**ENTRIES SHOWN**.
---------------
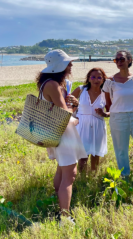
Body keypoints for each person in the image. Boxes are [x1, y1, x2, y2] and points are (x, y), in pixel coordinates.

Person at [36, 49, 87, 225]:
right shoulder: (53, 85)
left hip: (57, 131)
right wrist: (74, 109)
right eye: (68, 62)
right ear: (61, 66)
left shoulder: (51, 83)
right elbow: (64, 113)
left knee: (62, 168)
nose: (71, 65)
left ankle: (57, 199)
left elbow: (60, 107)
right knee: (70, 174)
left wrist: (72, 102)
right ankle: (64, 217)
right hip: (62, 132)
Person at [98, 50, 133, 177]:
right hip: (118, 118)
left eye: (121, 59)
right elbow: (108, 104)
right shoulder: (110, 81)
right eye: (116, 60)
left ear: (129, 60)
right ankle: (125, 177)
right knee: (121, 151)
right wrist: (110, 114)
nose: (118, 62)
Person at [71, 68, 108, 173]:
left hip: (98, 126)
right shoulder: (81, 89)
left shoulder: (105, 93)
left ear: (103, 80)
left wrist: (104, 113)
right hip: (82, 125)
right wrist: (74, 105)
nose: (96, 79)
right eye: (93, 77)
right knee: (83, 155)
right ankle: (82, 178)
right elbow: (68, 103)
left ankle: (93, 175)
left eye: (99, 77)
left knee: (95, 154)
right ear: (89, 78)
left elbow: (112, 110)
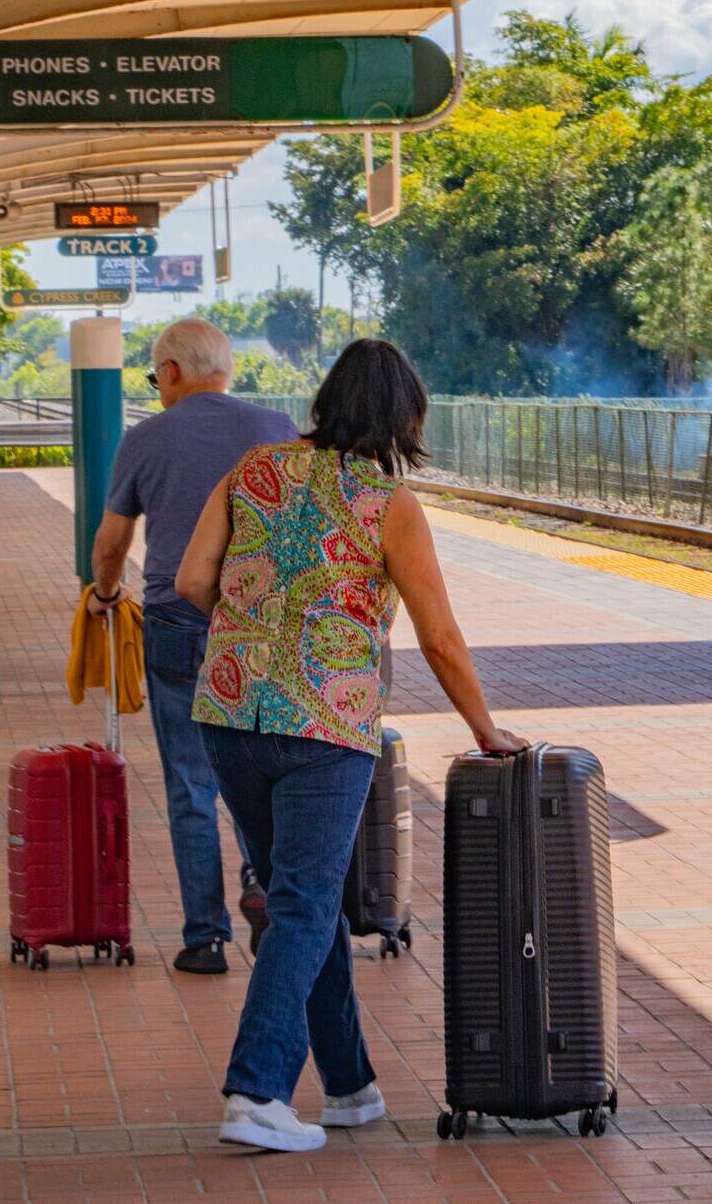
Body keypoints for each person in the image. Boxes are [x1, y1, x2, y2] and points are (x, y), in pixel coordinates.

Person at [177, 338, 526, 1153]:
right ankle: (257, 1091)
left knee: (307, 896)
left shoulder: (252, 469)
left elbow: (194, 580)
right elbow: (439, 635)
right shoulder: (388, 503)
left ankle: (349, 1084)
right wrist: (485, 727)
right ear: (402, 418)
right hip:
---------------
**WORK TO COMPLETE**.
Repeat the material above precisely as it appears, omitting the images it contains.

**EXPECTED OUTPUT**.
Body keypoints for each person in the image. Boxes are [x1, y1, x2, y2] and points are (x, y), in pixel coordinates.

Person at [36, 49, 87, 225]:
right shoulder: (53, 85)
left hip: (57, 131)
right wrist: (74, 109)
right eye: (68, 62)
right ear: (61, 66)
left shoulder: (51, 83)
right elbow: (64, 113)
left knee: (62, 168)
nose: (71, 65)
left ankle: (57, 199)
left elbow: (60, 107)
right knee: (70, 174)
left wrist: (72, 102)
right ankle: (64, 217)
right hip: (62, 132)
Person at [98, 50, 133, 177]:
right hip: (118, 118)
left eye: (121, 59)
right elbow: (108, 104)
right shoulder: (110, 81)
right eye: (116, 60)
left ear: (129, 60)
right ankle: (125, 177)
right knee: (121, 151)
right wrist: (110, 114)
nose: (118, 62)
Person at [71, 68, 108, 173]:
left hip: (98, 126)
right shoulder: (81, 89)
left shoulder: (105, 93)
left ear: (103, 80)
left wrist: (104, 113)
right hip: (82, 125)
right wrist: (74, 105)
nose: (96, 79)
right eye: (93, 77)
right knee: (83, 155)
right ankle: (82, 178)
right elbow: (68, 103)
left ankle: (93, 175)
left eye: (99, 77)
left knee: (95, 154)
right ear: (89, 78)
left elbow: (112, 110)
Body keypoints for each person in the image. Boxes are [x1, y1, x2, y2] and points are (x, y), in pixel coordinates.

Person at [177, 338, 526, 1153]:
right ankle: (257, 1091)
left knee: (307, 896)
left shoulder: (252, 469)
left elbow: (194, 580)
right elbow: (439, 635)
right shoulder: (388, 503)
left ankle: (349, 1084)
right wrist: (485, 727)
right ear: (402, 418)
right hip:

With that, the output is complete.